Below are the records; copy exactly the stretch from the line containing "Approval of disbursements" through the line containing "Budgeted expenses shall", both ends included, and nothing else.

Saved data entries
^^^^^^^^^^^^^^^^
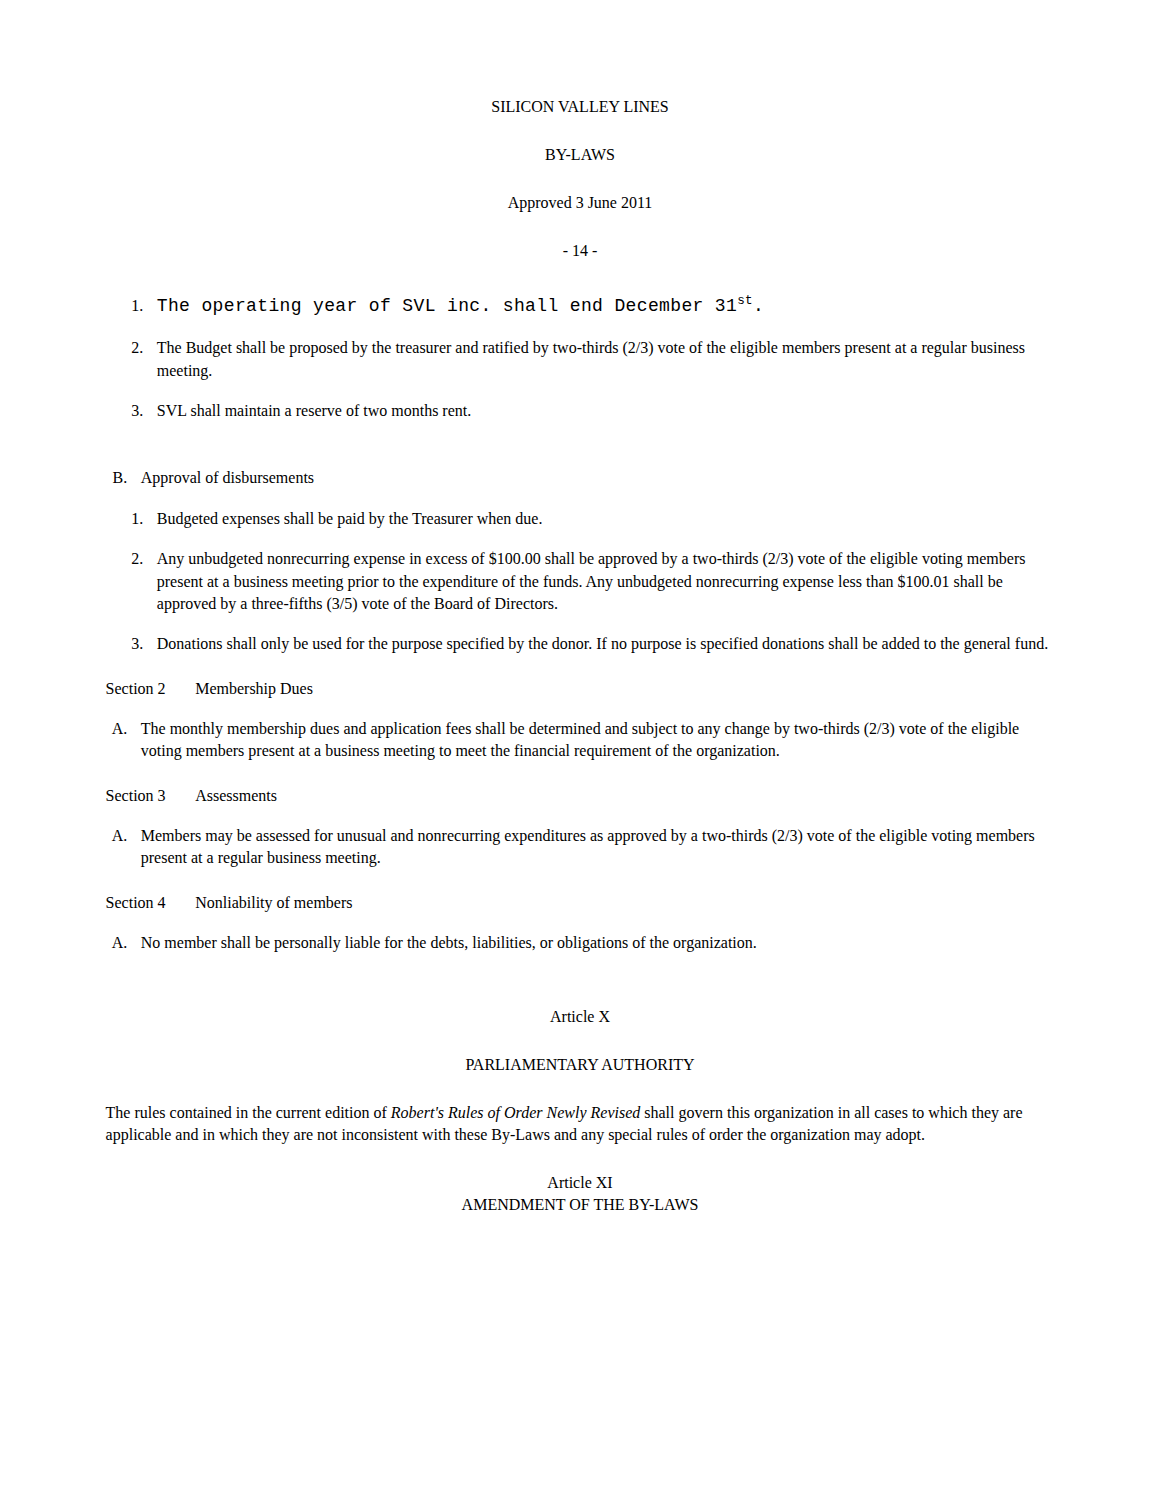SILICON VALLEY LINES
BY-LAWS
Approved 3 June 2011
- 14 -
The operating year of SVL inc. shall end December 31st.
The Budget shall be proposed by the treasurer and ratified by two-thirds (2/3) vote of the eligible members present at a regular business meeting.
SVL shall maintain a reserve of two months rent.
Approval of disbursements
Budgeted expenses shall be paid by the Treasurer when due.
Any unbudgeted nonrecurring expense in excess of $100.00 shall be approved by a two-thirds (2/3) vote of the eligible voting members present at a business meeting prior to the expenditure of the funds. Any unbudgeted nonrecurring expense less than $100.01 shall be approved by a three-fifths (3/5) vote of the Board of Directors.
Donations shall only be used for the purpose specified by the donor. If no purpose is specified donations shall be added to the general fund.
Section 2 Membership Dues
The monthly membership dues and application fees shall be determined and subject to any change by two-thirds (2/3) vote of the eligible voting members present at a business meeting to meet the financial requirement of the organization.
Section 3 Assessments
Members may be assessed for unusual and nonrecurring expenditures as approved by a two-thirds (2/3) vote of the eligible voting members present at a regular business meeting.
Section 4 Nonliability of members
No member shall be personally liable for the debts, liabilities, or obligations of the organization.
Article X
PARLIAMENTARY AUTHORITY
The rules contained in the current edition of Robert's Rules of Order Newly Revised shall govern this organization in all cases to which they are applicable and in which they are not inconsistent with these By-Laws and any special rules of order the organization may adopt.
Article XI
AMENDMENT OF THE BY-LAWS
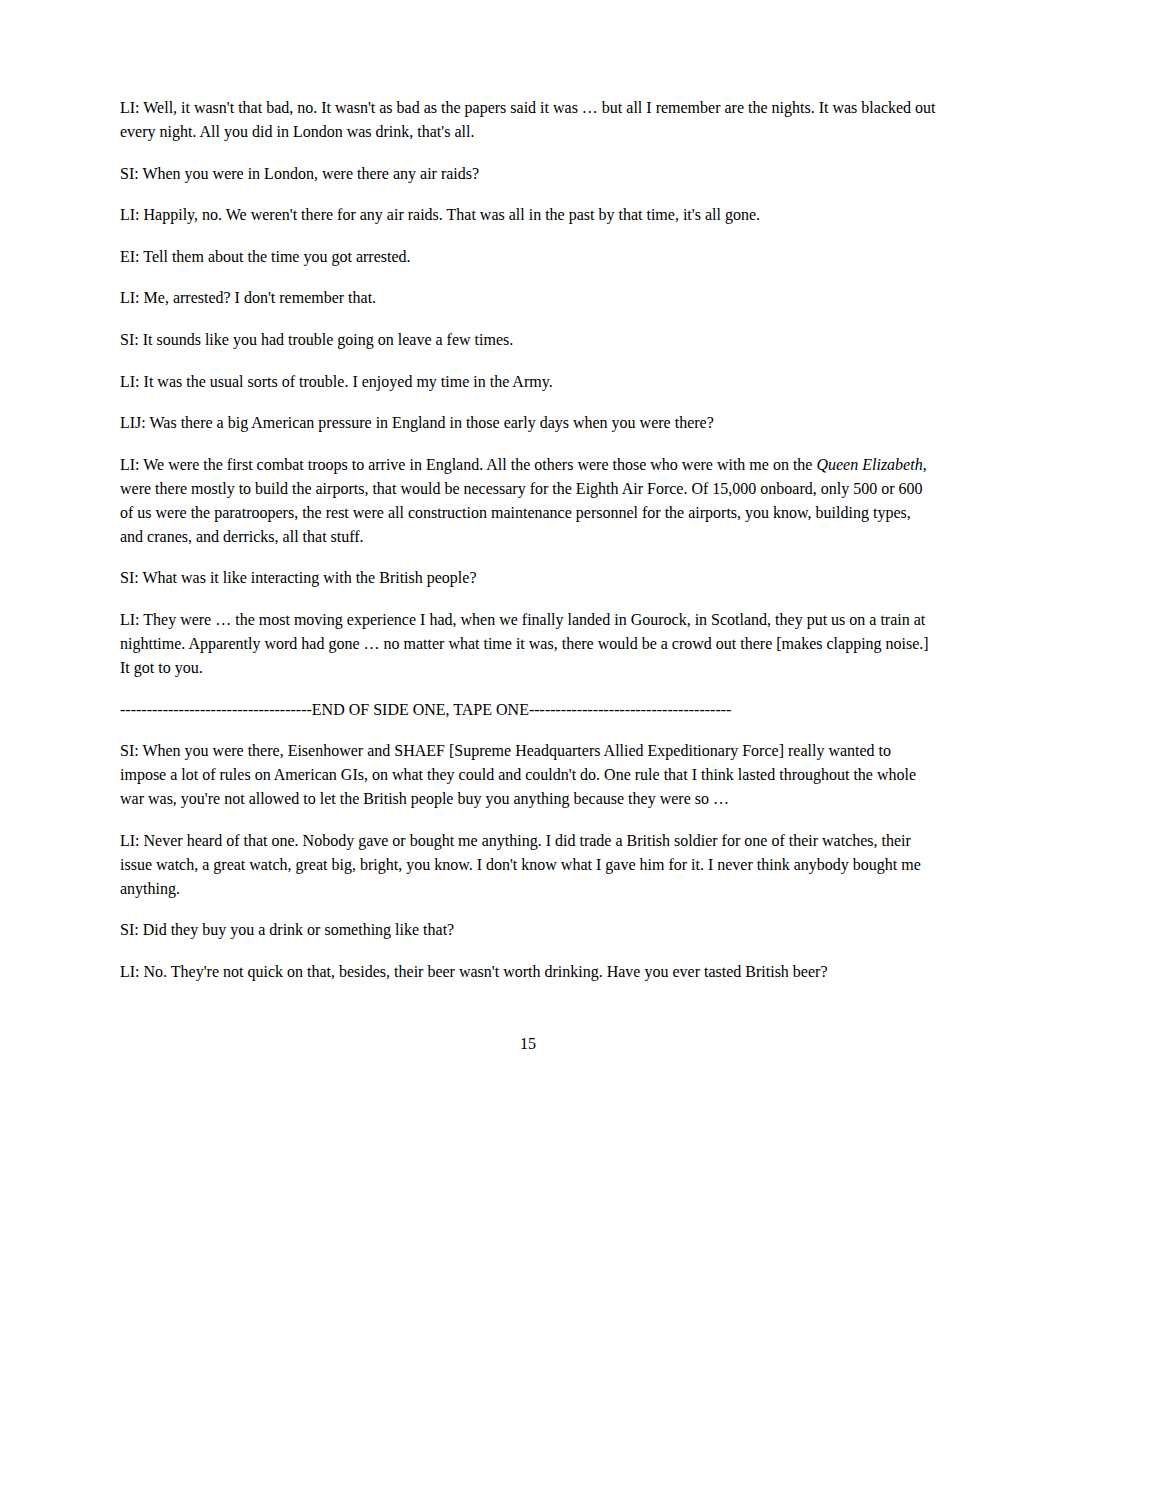LI: Well, it wasn't that bad, no. It wasn't as bad as the papers said it was … but all I remember are the nights. It was blacked out every night. All you did in London was drink, that's all.
SI: When you were in London, were there any air raids?
LI: Happily, no. We weren't there for any air raids. That was all in the past by that time, it's all gone.
EI: Tell them about the time you got arrested.
LI: Me, arrested? I don't remember that.
SI: It sounds like you had trouble going on leave a few times.
LI: It was the usual sorts of trouble. I enjoyed my time in the Army.
LIJ: Was there a big American pressure in England in those early days when you were there?
LI: We were the first combat troops to arrive in England. All the others were those who were with me on the Queen Elizabeth, were there mostly to build the airports, that would be necessary for the Eighth Air Force. Of 15,000 onboard, only 500 or 600 of us were the paratroopers, the rest were all construction maintenance personnel for the airports, you know, building types, and cranes, and derricks, all that stuff.
SI: What was it like interacting with the British people?
LI: They were … the most moving experience I had, when we finally landed in Gourock, in Scotland, they put us on a train at nighttime. Apparently word had gone … no matter what time it was, there would be a crowd out there [makes clapping noise.] It got to you.
------------------------------------END OF SIDE ONE, TAPE ONE--------------------------------------
SI: When you were there, Eisenhower and SHAEF [Supreme Headquarters Allied Expeditionary Force] really wanted to impose a lot of rules on American GIs, on what they could and couldn't do. One rule that I think lasted throughout the whole war was, you're not allowed to let the British people buy you anything because they were so …
LI: Never heard of that one. Nobody gave or bought me anything. I did trade a British soldier for one of their watches, their issue watch, a great watch, great big, bright, you know. I don't know what I gave him for it. I never think anybody bought me anything.
SI: Did they buy you a drink or something like that?
LI: No. They're not quick on that, besides, their beer wasn't worth drinking. Have you ever tasted British beer?
15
^^^^^^^^^^^^^^^^
Exercise response =>
Approval of disbursements
Budgeted expenses shall be paid by the Treasurer when due.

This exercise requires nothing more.